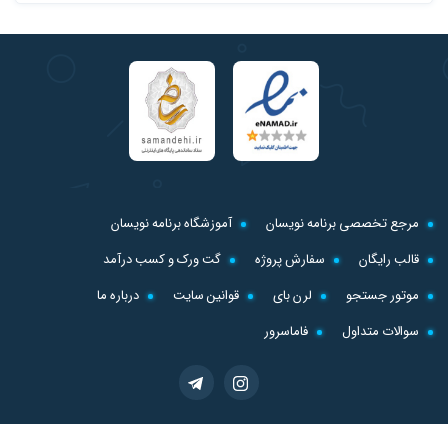
مرجع تخصصی برنامه نویسان
آموزشگاه برنامه نویسان
قالب رایگان
سفارش پروژه
گت ورک و کسب درآمد
موتور جستجو
لرن بای
قوانین سایت
درباره ما
سوالات متداول
فاماسرور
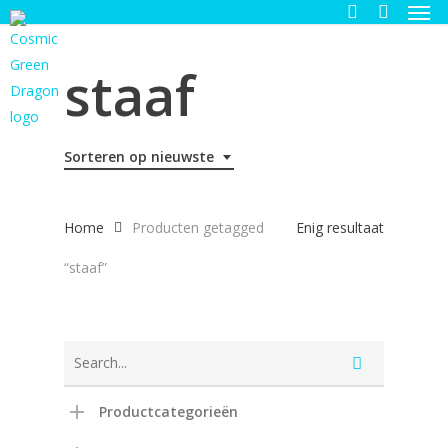
Men
Skip
to
search
main
staaf
content
Sorteren op nieuwste
Home
Producten getagged
Enig resultaat
“staaf”
Productcategorieën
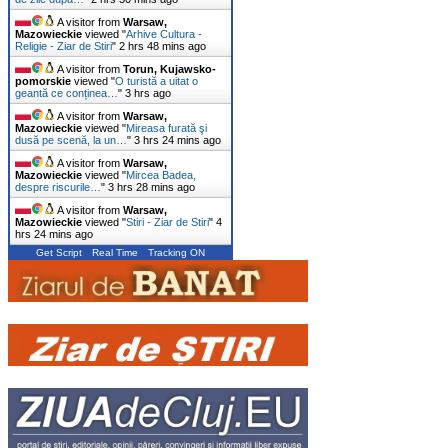
A visitor from
Warsaw,
Mazowieckie
viewed "
Arhive Cultura -
Religie - Ziar de Stiri
"
2 hrs 48 mins ago
A visitor from
Torun, Kujawsko-
pomorskie
viewed "
O turistă a uitat o
geantă ce conținea…
"
3 hrs ago
A visitor from
Warsaw,
Mazowieckie
viewed "
Mireasa furată şi
dusă pe scenă, la un…
"
3 hrs 24 mins ago
A visitor from
Warsaw,
Mazowieckie
viewed "
Mircea Badea,
despre riscurile…
"
3 hrs 28 mins ago
A visitor from
Warsaw,
Mazowieckie
viewed "
Stiri - Ziar de Stiri
"
4
hrs 24 mins ago
Get Script
Real Time
Tracking ON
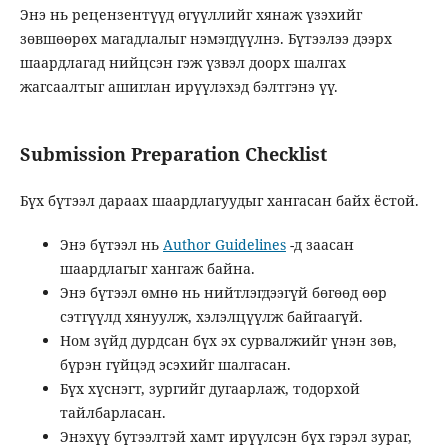
Энэ нь рецензентүүд өгүүллийг хянаж үзэхийг
зөвшөөрөх магадлалыг нэмэгдүүлнэ. Бүтээлээ дээрх
шаардлагад нийцсэн гэж үзвэл доорх шалгах
жагсаалтыг ашиглан ирүүлэхэд бэлтгэнэ үү.
Submission Preparation Checklist
Бүх бүтээл дараах шаардлагуудыг хангасан байх ёстой.
Энэ бүтээл нь
Author Guidelines
-д заасан
шаардлагыг хангаж байна.
Энэ бүтээл өмнө нь нийтлэгдээгүй бөгөөд өөр
сэтгүүлд хянуулж, хэлэлцүүлж байгаагүй.
Ном зүйд дурдсан бүх эх сурвалжийг үнэн зөв,
бүрэн гүйцэд эсэхийг шалгасан.
Бүх хүснэгт, зургийг дугаарлаж, тодорхой
тайлбарласан.
Энэхүү бүтээлтэй хамт ирүүлсэн бүх гэрэл зураг,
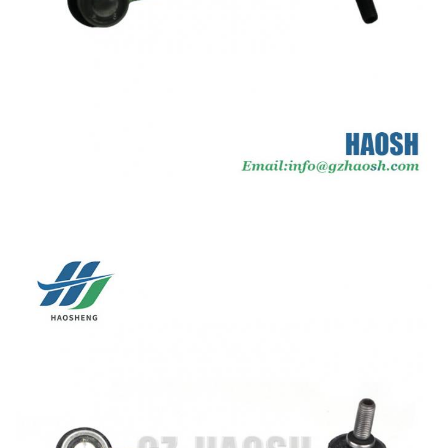
Kích
Tiêu chuẩn
thước
Trực quan / Tùy chỉnh cho
Bao bì
nhu cầu của khách hàng
Vận
Bằng đường biển / Hàng
chuyển
không / Express
Ngày giao
10-15 ngày Sau khi nhận
hàng
được tiền đặt cọc
Giá cả
Có thể đàm phán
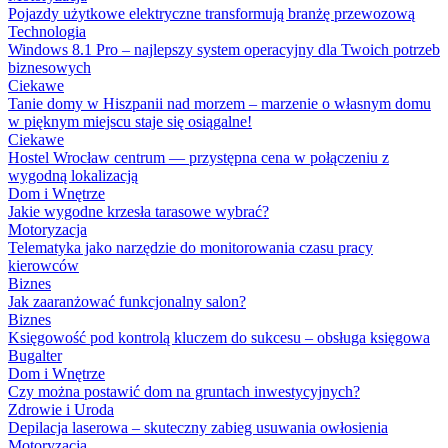
Pojazdy użytkowe elektryczne transformują branżę przewozową
Technologia
Windows 8.1 Pro – najlepszy system operacyjny dla Twoich potrzeb
biznesowych
Ciekawe
Tanie domy w Hiszpanii nad morzem – marzenie o własnym domu
w pięknym miejscu staje się osiągalne!
Ciekawe
Hostel Wrocław centrum — przystępna cena w połączeniu z
wygodną lokalizacją
Dom i Wnętrze
Jakie wygodne krzesła tarasowe wybrać?
Motoryzacja
Telematyka jako narzędzie do monitorowania czasu pracy
kierowców
Biznes
Jak zaaranżować funkcjonalny salon?
Biznes
Księgowość pod kontrolą kluczem do sukcesu – obsługa księgowa
Bugalter
Dom i Wnętrze
Czy można postawić dom na gruntach inwestycyjnych?
Zdrowie i Uroda
Depilacja laserowa – skuteczny zabieg usuwania owłosienia
Motoryzacja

• 작업 항목:
위 데이터에서 "mins"라는 문자열이 들어 있는 줄을 세어 그 수만 쓰세요.

• 작업 답변:
4